En paralelo, las observaciones de la misión se están empleando para refinar nuestra visión de la heliosfera y de su interacción con el medio interestelar. Aunque Parker no llega hasta los confines del Sistema Solar como hicieron Voyager o New Horizons, sus mediciones del viento solar en la región interna son clave para definir las condiciones de partida del flujo que, miles de millones de kilómetros más lejos, se topa con el medio interestelar.
Relación con otras misiones solares y relevancia práctica
Parker Solar Probe no trabaja en solitario. Sus datos se complementan con los de misiones como Solar Orbiter (ESA/NASA), SOHO, STEREO, SDO, Hinode y otros observatorios de heliofísica. Mientras Parker toma mediciones in situ a distancias récord, Solar Orbiter aporta imágenes de alta resolución del disco solar y de los polos, además de observaciones remotas de la corona desde órbitas más “cómodas”.
La combinación de observaciones locales y globales permite construir modelos tridimensionales completos del entorno solar. Solar Orbiter ofrece el contexto de gran escala, mientras Parker se mete literalmente dentro del plasma para medir sus propiedades físicas en el mismo lugar donde se generan las estructuras observadas por el resto de misiones.
Desde el punto de vista práctico, entender el clima espacial es vital para nuestra civilización tecnológica. Eventos extremos como el Suceso Carrington de 1859, una enorme tormenta geomagnética, podrían hoy provocar apagones masivos, dañar transformadores, interferir con las comunicaciones por radio y satélite, y afectar tanto a la aviación como a futuras misiones tripuladas a la Luna o Marte.
Los datos de Parker están ayudando a afinar los modelos que predicen el impacto de las eyecciones de masa coronal y otros fenómenos eruptivos. Saber con más precisión cómo se originan, cómo se aceleran y por dónde viajan estas estructuras permite mejorar los avisos tempranos a operadores de satélites, gestores de redes eléctricas y agencias espaciales.
Al final, Parker Solar Probe no solo es un hito científico y tecnológico, sino también una pieza clave para mitigar riesgos muy tangibles de nuestro día a día, en un mundo cada vez más dependiente de infraestructuras que pueden verse seriamente afectadas por el ambiente espacial dominado por el Sol.
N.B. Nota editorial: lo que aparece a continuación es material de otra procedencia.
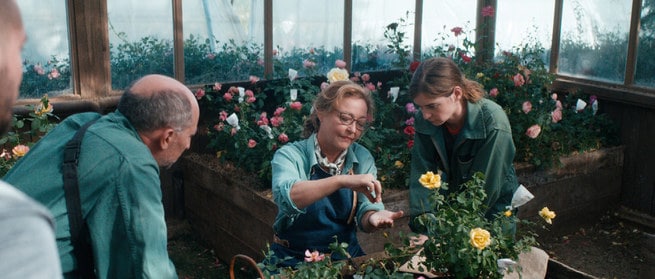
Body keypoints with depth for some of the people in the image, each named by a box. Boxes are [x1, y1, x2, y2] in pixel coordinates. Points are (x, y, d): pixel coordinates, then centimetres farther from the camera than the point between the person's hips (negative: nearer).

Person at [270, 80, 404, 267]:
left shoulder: (363, 159, 5)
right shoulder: (290, 155, -8)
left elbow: (365, 211, -2)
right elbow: (285, 197, -28)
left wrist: (373, 217, -25)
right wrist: (342, 181, -38)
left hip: (346, 257, 4)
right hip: (295, 259, -4)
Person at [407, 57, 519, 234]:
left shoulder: (493, 124, -31)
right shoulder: (423, 121, -18)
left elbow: (486, 188, -28)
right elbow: (421, 174, -20)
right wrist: (422, 227, -31)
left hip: (494, 209, -3)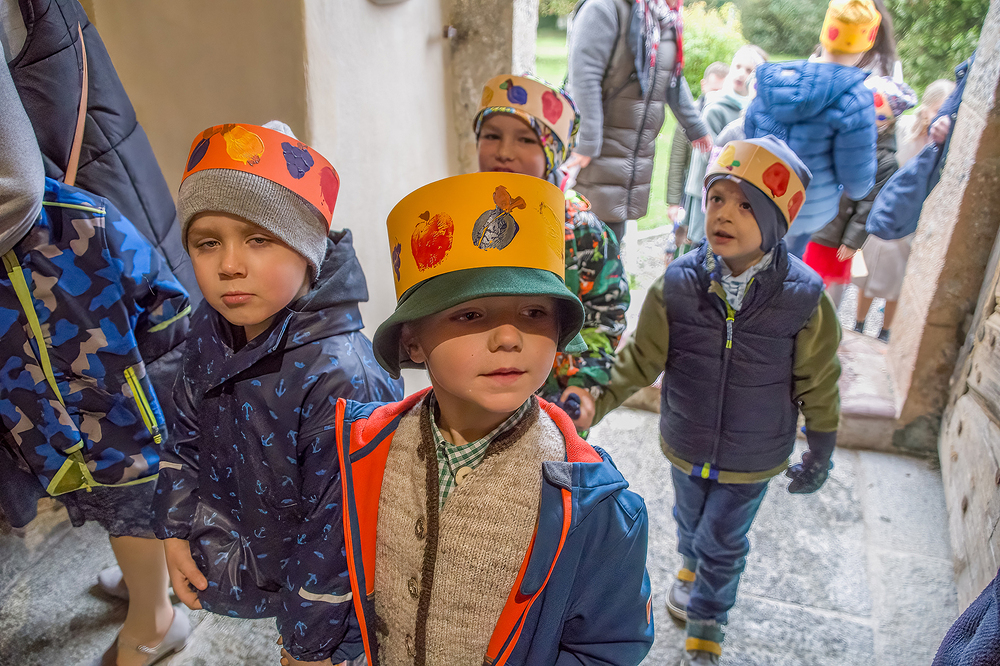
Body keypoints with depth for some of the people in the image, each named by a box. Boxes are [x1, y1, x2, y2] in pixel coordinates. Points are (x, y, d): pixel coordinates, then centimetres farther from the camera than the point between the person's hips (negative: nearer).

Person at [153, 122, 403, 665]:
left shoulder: (339, 377, -36)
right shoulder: (211, 328, -11)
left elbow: (337, 520, -28)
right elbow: (190, 429, 7)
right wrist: (174, 529, 8)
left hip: (314, 575, -6)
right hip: (238, 536, 6)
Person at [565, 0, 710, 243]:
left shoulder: (667, 22, 14)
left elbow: (674, 82, 26)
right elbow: (583, 77, -20)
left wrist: (696, 128, 34)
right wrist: (587, 144, -24)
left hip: (638, 155, 7)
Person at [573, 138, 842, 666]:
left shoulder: (804, 298, -22)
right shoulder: (678, 284, -20)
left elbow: (817, 385, -9)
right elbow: (640, 358, -11)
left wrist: (820, 455, 2)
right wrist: (592, 404, -21)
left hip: (752, 460, -2)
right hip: (686, 445, 2)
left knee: (722, 545, 16)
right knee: (690, 521, 28)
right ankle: (691, 567, 63)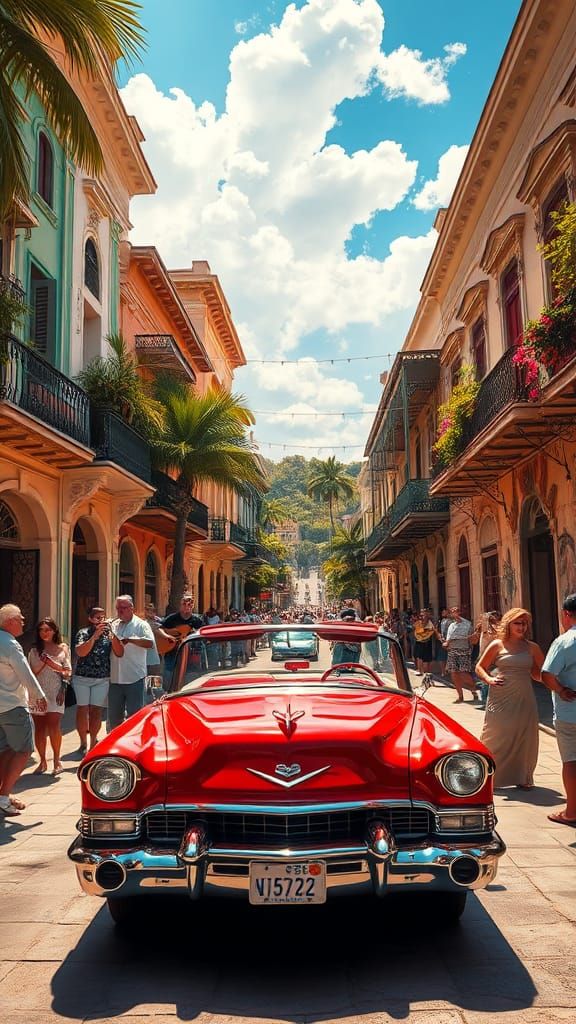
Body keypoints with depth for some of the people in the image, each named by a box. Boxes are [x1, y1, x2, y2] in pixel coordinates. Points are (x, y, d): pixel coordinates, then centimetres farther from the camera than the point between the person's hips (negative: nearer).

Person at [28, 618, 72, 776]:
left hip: (55, 693, -2)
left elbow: (67, 672, 4)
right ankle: (42, 761, 13)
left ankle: (57, 760, 3)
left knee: (54, 727, -10)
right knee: (39, 728, 3)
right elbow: (32, 673, 2)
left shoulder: (63, 648, 8)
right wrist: (43, 662, -13)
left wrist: (63, 689, -9)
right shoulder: (34, 650, 10)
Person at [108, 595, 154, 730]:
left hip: (135, 678, -5)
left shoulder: (141, 625, -3)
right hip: (115, 678, 5)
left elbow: (149, 643, -17)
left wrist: (130, 639, -21)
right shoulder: (113, 625, 11)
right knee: (114, 716, 14)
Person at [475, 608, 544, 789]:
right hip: (500, 699, -2)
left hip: (524, 699, 3)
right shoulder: (497, 645, -1)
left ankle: (521, 777, 19)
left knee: (524, 738, 5)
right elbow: (480, 667, 5)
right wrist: (488, 679, -13)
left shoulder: (531, 647, 7)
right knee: (496, 736, 1)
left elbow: (540, 673, 13)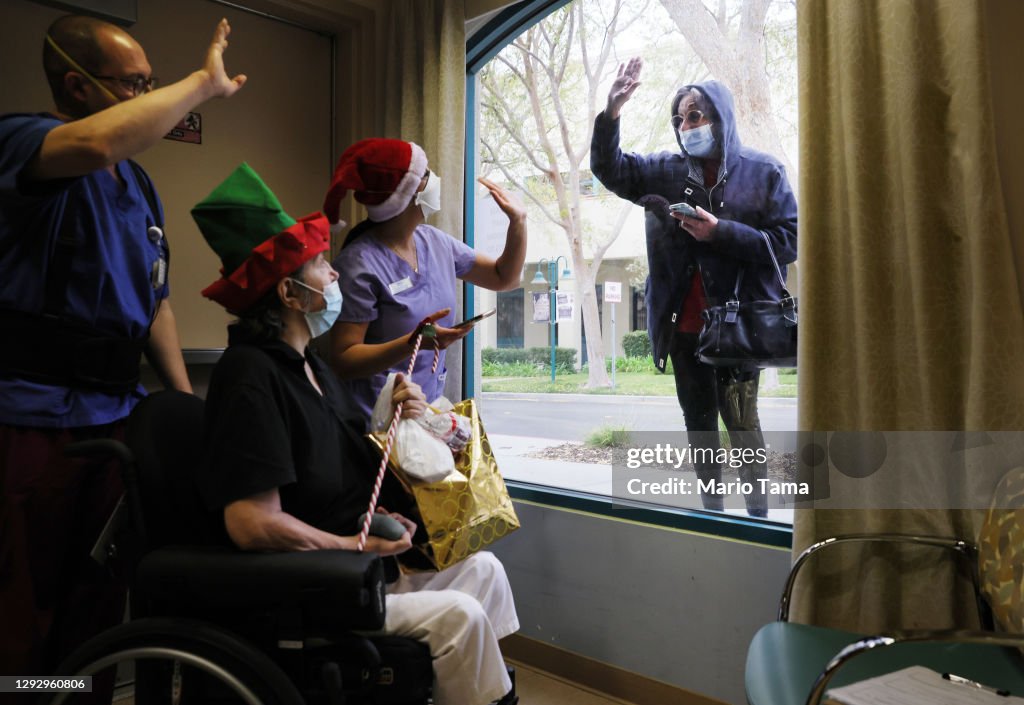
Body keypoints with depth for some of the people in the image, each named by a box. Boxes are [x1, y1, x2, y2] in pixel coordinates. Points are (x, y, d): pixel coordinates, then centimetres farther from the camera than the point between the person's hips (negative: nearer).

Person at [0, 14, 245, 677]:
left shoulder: (138, 182, 15)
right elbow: (97, 143, -33)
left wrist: (189, 404, 11)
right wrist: (206, 82, -20)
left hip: (114, 416, 7)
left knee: (100, 597, 14)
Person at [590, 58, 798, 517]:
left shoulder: (764, 173, -2)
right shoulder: (668, 171, 9)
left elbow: (788, 242, -7)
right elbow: (610, 169, 5)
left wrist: (721, 232, -17)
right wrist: (611, 114, -10)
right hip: (684, 325, 4)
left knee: (741, 421, -3)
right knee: (698, 420, 13)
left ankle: (757, 515, 12)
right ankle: (711, 512, 28)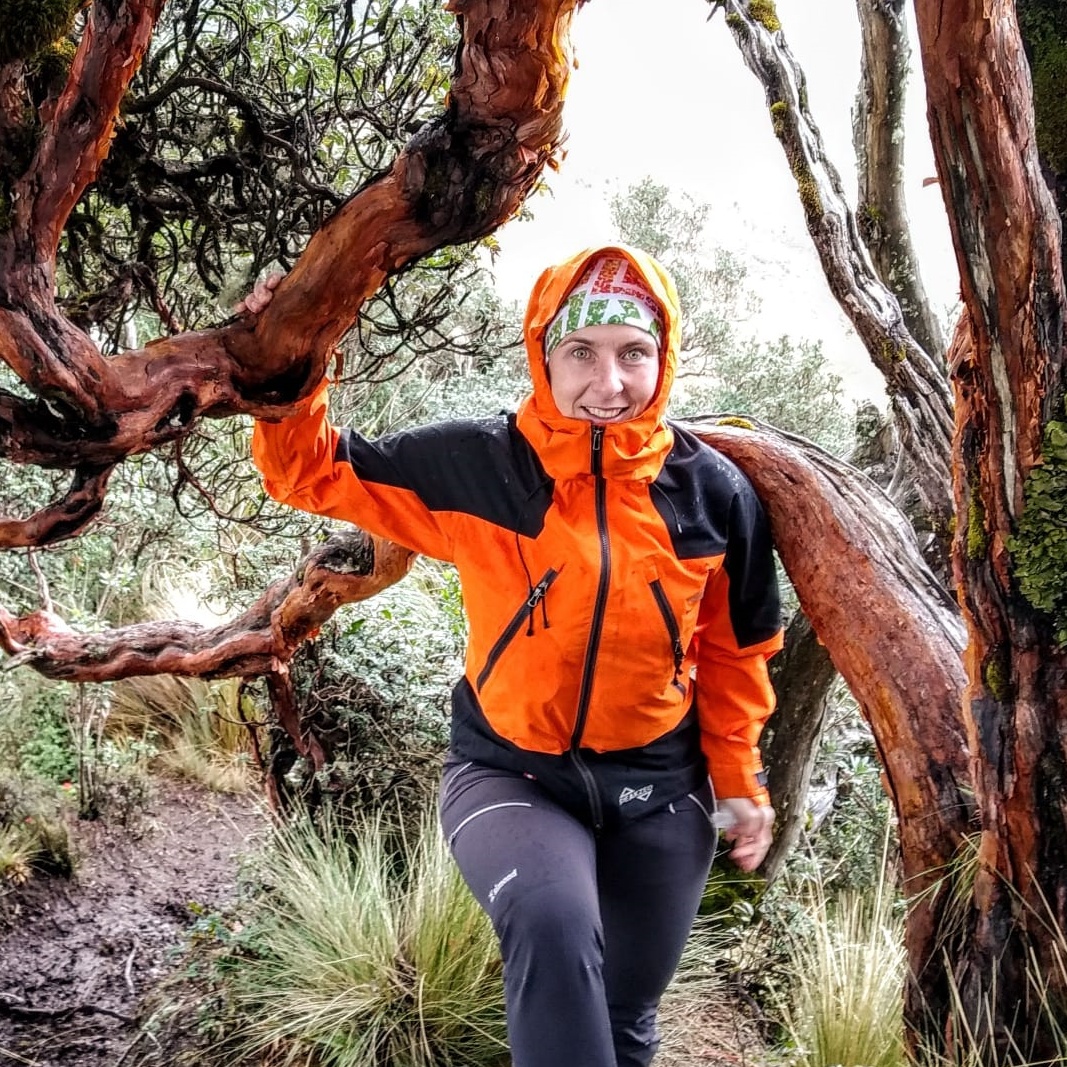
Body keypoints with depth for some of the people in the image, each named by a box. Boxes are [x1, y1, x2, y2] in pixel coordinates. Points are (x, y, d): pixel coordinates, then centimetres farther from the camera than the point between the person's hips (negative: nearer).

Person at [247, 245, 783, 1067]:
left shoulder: (713, 491, -7)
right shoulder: (475, 466, -13)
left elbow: (734, 649, 5)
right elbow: (314, 471, -5)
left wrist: (739, 780, 8)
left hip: (657, 791, 3)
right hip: (510, 775, -2)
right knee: (553, 924, -34)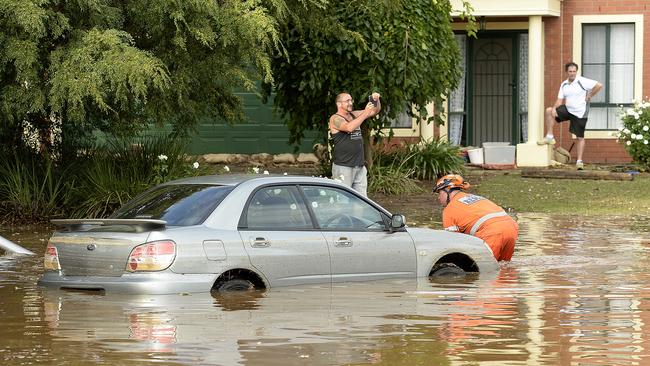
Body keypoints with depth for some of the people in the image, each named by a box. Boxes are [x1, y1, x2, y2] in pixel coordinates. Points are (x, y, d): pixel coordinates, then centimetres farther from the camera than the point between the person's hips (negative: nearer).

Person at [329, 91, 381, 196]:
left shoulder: (354, 115, 15)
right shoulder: (335, 119, -6)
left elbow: (375, 111, 18)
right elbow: (349, 127, -25)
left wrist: (376, 101, -3)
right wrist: (365, 114, -23)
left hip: (360, 166, 7)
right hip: (343, 167, -7)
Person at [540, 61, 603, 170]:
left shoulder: (582, 82, -13)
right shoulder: (564, 85, 6)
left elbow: (599, 86, -16)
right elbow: (560, 100, 3)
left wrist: (589, 96, -9)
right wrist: (554, 108, -17)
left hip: (580, 113, -5)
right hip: (567, 109, 5)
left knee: (580, 137, 0)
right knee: (548, 111, -10)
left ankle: (579, 161, 6)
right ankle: (550, 137, -5)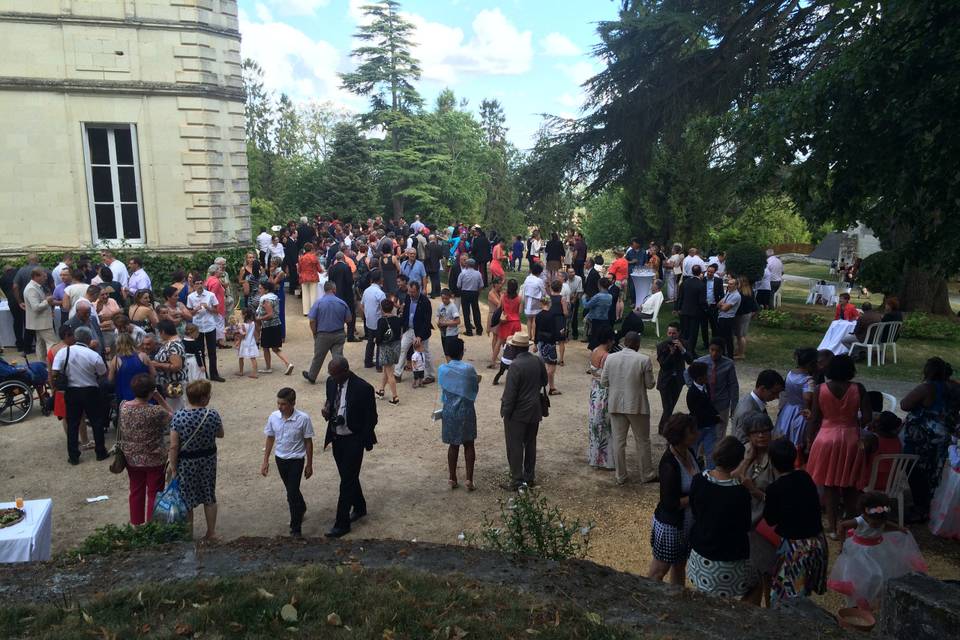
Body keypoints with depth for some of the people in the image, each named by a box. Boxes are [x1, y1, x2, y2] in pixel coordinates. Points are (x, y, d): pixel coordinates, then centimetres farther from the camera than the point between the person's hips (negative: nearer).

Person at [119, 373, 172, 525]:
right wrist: (160, 398, -14)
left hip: (131, 459, 5)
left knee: (136, 491, 21)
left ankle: (136, 525, 35)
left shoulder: (123, 406, -11)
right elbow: (172, 416, -7)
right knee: (154, 493, 12)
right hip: (153, 460, -5)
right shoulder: (155, 411, -27)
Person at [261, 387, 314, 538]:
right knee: (291, 490, 21)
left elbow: (308, 442, -9)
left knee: (292, 493, -8)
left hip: (296, 460, -4)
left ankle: (295, 528, 6)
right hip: (280, 458, 5)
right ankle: (301, 508, 50)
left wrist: (309, 464, -4)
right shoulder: (273, 417, -8)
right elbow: (270, 438, 5)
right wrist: (265, 461, 7)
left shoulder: (303, 419, -19)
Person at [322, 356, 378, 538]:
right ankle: (359, 508, 40)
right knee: (348, 477, 20)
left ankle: (342, 524, 6)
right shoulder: (331, 382, -3)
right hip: (336, 437, 7)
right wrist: (327, 410, -9)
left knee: (347, 481, -2)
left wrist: (367, 441, -9)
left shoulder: (363, 388, -21)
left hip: (353, 440, -7)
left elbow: (371, 417, -12)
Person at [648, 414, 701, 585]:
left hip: (688, 523, 8)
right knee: (658, 571, 10)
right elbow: (670, 503, -25)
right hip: (670, 525, -8)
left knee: (680, 566, 24)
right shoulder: (669, 464, -29)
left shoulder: (689, 452, -4)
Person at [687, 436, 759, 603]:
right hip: (729, 562, -4)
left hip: (700, 554, 5)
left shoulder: (698, 480, -13)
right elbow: (745, 526, -9)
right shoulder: (740, 492, -25)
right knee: (756, 584, 24)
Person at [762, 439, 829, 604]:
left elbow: (770, 520, -6)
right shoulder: (805, 477, -2)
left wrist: (765, 499, 8)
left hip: (795, 547, -6)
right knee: (803, 594, 24)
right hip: (818, 542, 6)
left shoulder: (774, 488, -18)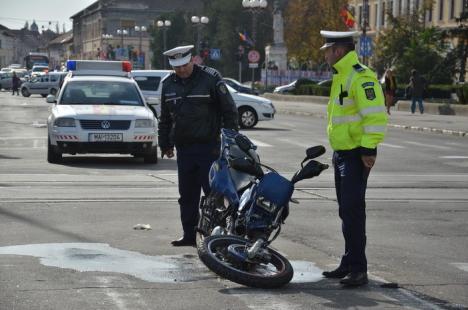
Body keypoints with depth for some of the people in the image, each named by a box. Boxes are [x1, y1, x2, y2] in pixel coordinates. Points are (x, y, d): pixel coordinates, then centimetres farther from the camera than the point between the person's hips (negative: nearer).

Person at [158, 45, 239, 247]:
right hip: (183, 147, 6)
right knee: (187, 196, 9)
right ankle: (189, 235, 17)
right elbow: (165, 118, 22)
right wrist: (165, 144, 21)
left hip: (209, 147, -5)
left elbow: (229, 110, -3)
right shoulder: (168, 84, 11)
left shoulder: (211, 78, -6)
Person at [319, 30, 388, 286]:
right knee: (346, 210, 14)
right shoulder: (342, 76, 17)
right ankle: (349, 264, 22)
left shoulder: (361, 77, -16)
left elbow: (376, 116, -23)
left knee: (353, 210, -10)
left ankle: (358, 269, -7)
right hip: (342, 153, 10)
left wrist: (369, 149, -24)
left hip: (356, 155, -10)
Con todo lo aprendido hasta ahora y lo que queda por registrar en sus perihelios más cercanos, la misión Parker Solar Probe está reescribiendo nuestra visión del Sol: ha mostrado un viento solar mucho más complejo y dinámico de lo que se pensaba, ha revelado estructuras y zonas “vacías” de polvo en la corona interior y ha convertido la idea de “tocar” nuestra estrella en una realidad científica que, lejos de saciar la curiosidad, ha abierto un nuevo abanico de preguntas y retos para las próximas generaciones de observatorios solares.